Three-toed Amphiuma by Kevin Hutcheson, on Flickr
On the same trip that the Timber from #3 had come from my favorite herp of 2018 was also found. By this point in the trip, Ananth and I had wound our way down to the mountains of Western North Carolina. We had also pulled off every target so far, save one (the only target we'd end up missing). But later that night we'd be looking for a toughie: the Eastern Hellbender. A primordial animal that many hope to see in their lifetime. The area had been experiencing heavy rain so our site's water level was high than normal, but the watershed was very good for them so we had mixed feelings.
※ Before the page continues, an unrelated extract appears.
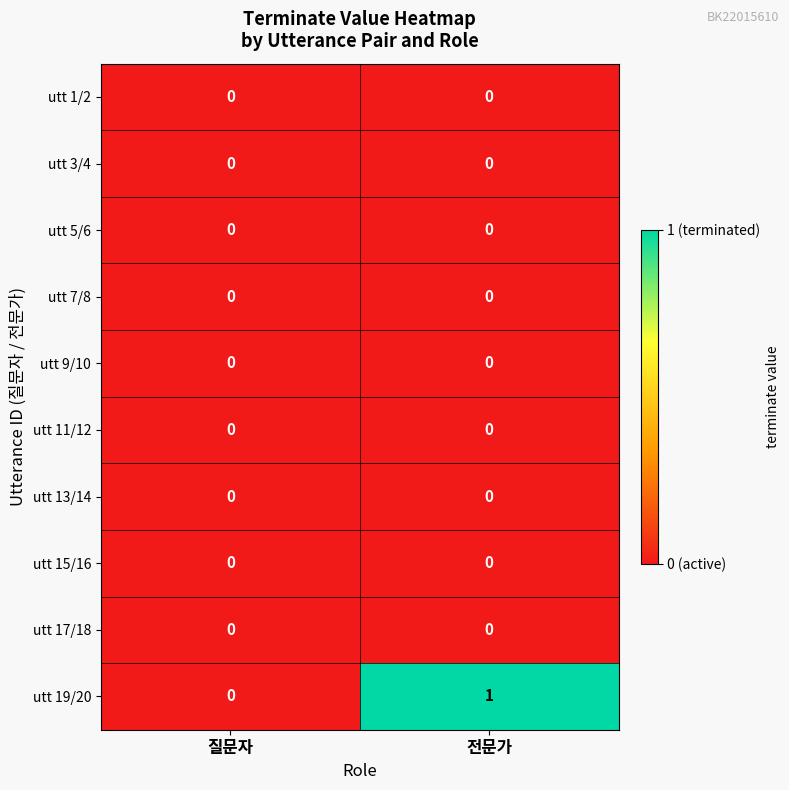

How many series are shown in this chart?

10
As darkness fell we began to shine shallower sections we had scouted earlier that day but as the minutes ticked by all we were seeing were fish. As Ananth began to lose hope and I got bored, I started looking more closely for sculpins. I was scanning the bottom when I noticed a medium-sized shiner sticking out horizontally from under a rock. Perplexed, I drew my head further from the water get the entire thing in frame and as I did I noted this rock was long, skinny and had eyes! I screamed with delight as the massive Hellbender took another gulp and swallowed the fish whole. Within seconds Ananth had made his way to me and together we were able to photograph the beast. One of my favorite videos of all time I've taken is of the Hellbender with myself breathing heavily in the background hahaha!! The fact that we had seen Northern Pygmy Salamanders, one of the smallest species in the country, earlier that day made the whole experience all the better. Definitely, a moment that I will relive for the rest of my life.